The Mudcat Café TM
Thread #127030   Message #2838699
Posted By: Jim Carroll
14-Feb-10 - 03:48 AM
Thread Name: Is it Ok to sing from a song book?
Subject: RE: Is it Ok to sing from a song book?
A question springs into my mind about all this.
How do singers feel about their songs while they are singing them?
The most common experience we got from the field-singers we interviewed was that they saw them; "It's like sitting in the cinema", one singer told us.
Walter Pardon set the songs in his local area and he could provide us with descriptions of all the characters in the songs. We have an amusing recording of him describing what he 'looks at' when he's singing; "Down my nose....."
Irish singer Tom Lenihan the same - and the Travellers.
I know this to be the case with other singers. In the U.S. The Rounder CD of Mrs Texas Gladden has a track where she describes in some detail the step-by-step progress of Mary Hamilton to her execution.
In a number of cases where we've discussed this with singers they have said that they deliberately close their eyes to achieve this effect.
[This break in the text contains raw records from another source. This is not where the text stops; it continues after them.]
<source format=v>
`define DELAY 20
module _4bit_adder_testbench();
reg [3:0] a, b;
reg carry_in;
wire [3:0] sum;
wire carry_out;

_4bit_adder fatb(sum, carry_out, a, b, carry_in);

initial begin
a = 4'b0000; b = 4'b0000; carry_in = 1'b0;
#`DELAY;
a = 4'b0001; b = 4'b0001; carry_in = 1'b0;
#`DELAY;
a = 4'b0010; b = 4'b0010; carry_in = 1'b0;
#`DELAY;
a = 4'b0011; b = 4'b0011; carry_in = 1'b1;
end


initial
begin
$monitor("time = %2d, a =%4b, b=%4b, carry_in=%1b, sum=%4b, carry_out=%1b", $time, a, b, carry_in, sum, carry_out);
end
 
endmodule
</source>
When I was singing regularly it was something I strove for - it didn't always happen, but when it did it stayed with you for a long time. Part of the preparation for singing the song was to create pictures of the songs in your minds-eye.
I am getting the impression here of people who consider it the pinnacle of achievement to arrive at the end of the song without dropping the ball. This surely means that singers are not experiencing their songs; it sounds more like a technical exercise of getting from A to Z rather than an act of enjoyment.
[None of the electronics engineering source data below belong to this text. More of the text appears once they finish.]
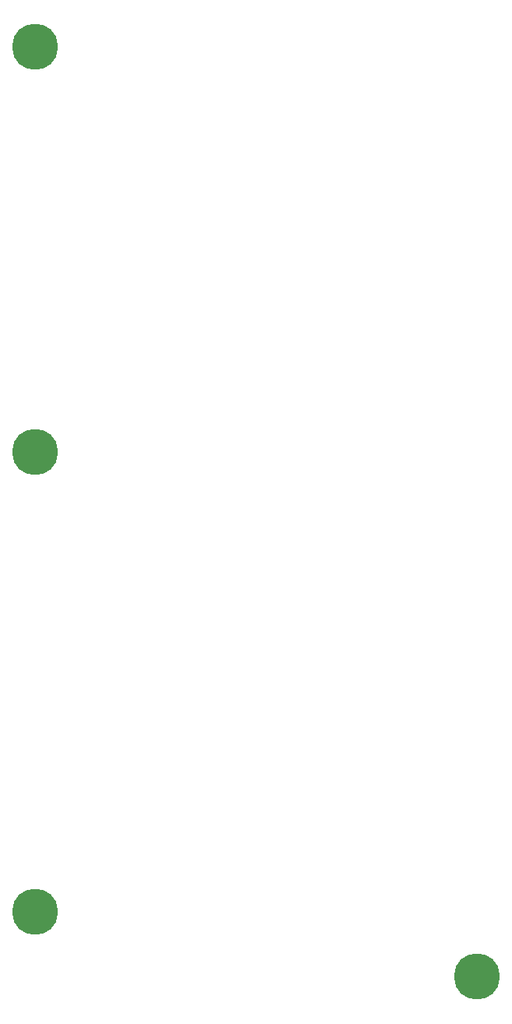
<source format=gbs>
G04 #@! TF.GenerationSoftware,KiCad,Pcbnew,7.0.9-dirty*
G04 #@! TF.CreationDate,2024-01-14T20:59:28+01:00*
G04 #@! TF.ProjectId,ranura 13857,72616e75-7261-4203-9133-3835372e6b69,1*
G04 #@! TF.SameCoordinates,Original*
G04 #@! TF.FileFunction,Soldermask,Bot*
G04 #@! TF.FilePolarity,Negative*
%FSLAX46Y46*%
G04 Gerber Fmt 4.6, Leading zero omitted, Abs format (unit mm)*
G04 Created by KiCad (PCBNEW 7.0.9-dirty) date 2024-01-14 20:59:28*
%MOMM*%
%LPD*%
G01*
G04 APERTURE LIST*
%ADD10C,5.000000*%
G04 APERTURE END LIST*
D10*
X93000000Y-145000000D03*
X45000000Y-44000000D03*
X45000000Y-138000000D03*
X45000000Y-88000000D03*
M02*

</source>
I really don't believe that failing memory is an excuse unless dementia has begun to set in.
Tom Lenihan was not noted by people who knew him as having a great memory - good, but not phenomenal. Yet, when into his eighties, we've recorded him singing a song which he had not thought about for forty years, without a single slip.
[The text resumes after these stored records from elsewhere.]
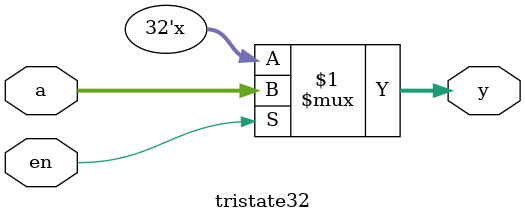
<source format=sv>
module tristate32(input logic [31:0] a, input logic en, output tri [31:0] y);

assign y = en ? a : 32'bz;
endmodule	
</source>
On Friday we went to the 100th birthday calebration organised for one of the singers we recorded some years ago. When we left she was still singing, and the love she had for her songs shone through her years.
I asked earlier, can people enjoy and experience their songs while reading them or worrying about remembering them. I never received a reply, so I took the answer to be no - that it was enjoyment enough to get through them; that's the impression I am left with anyway.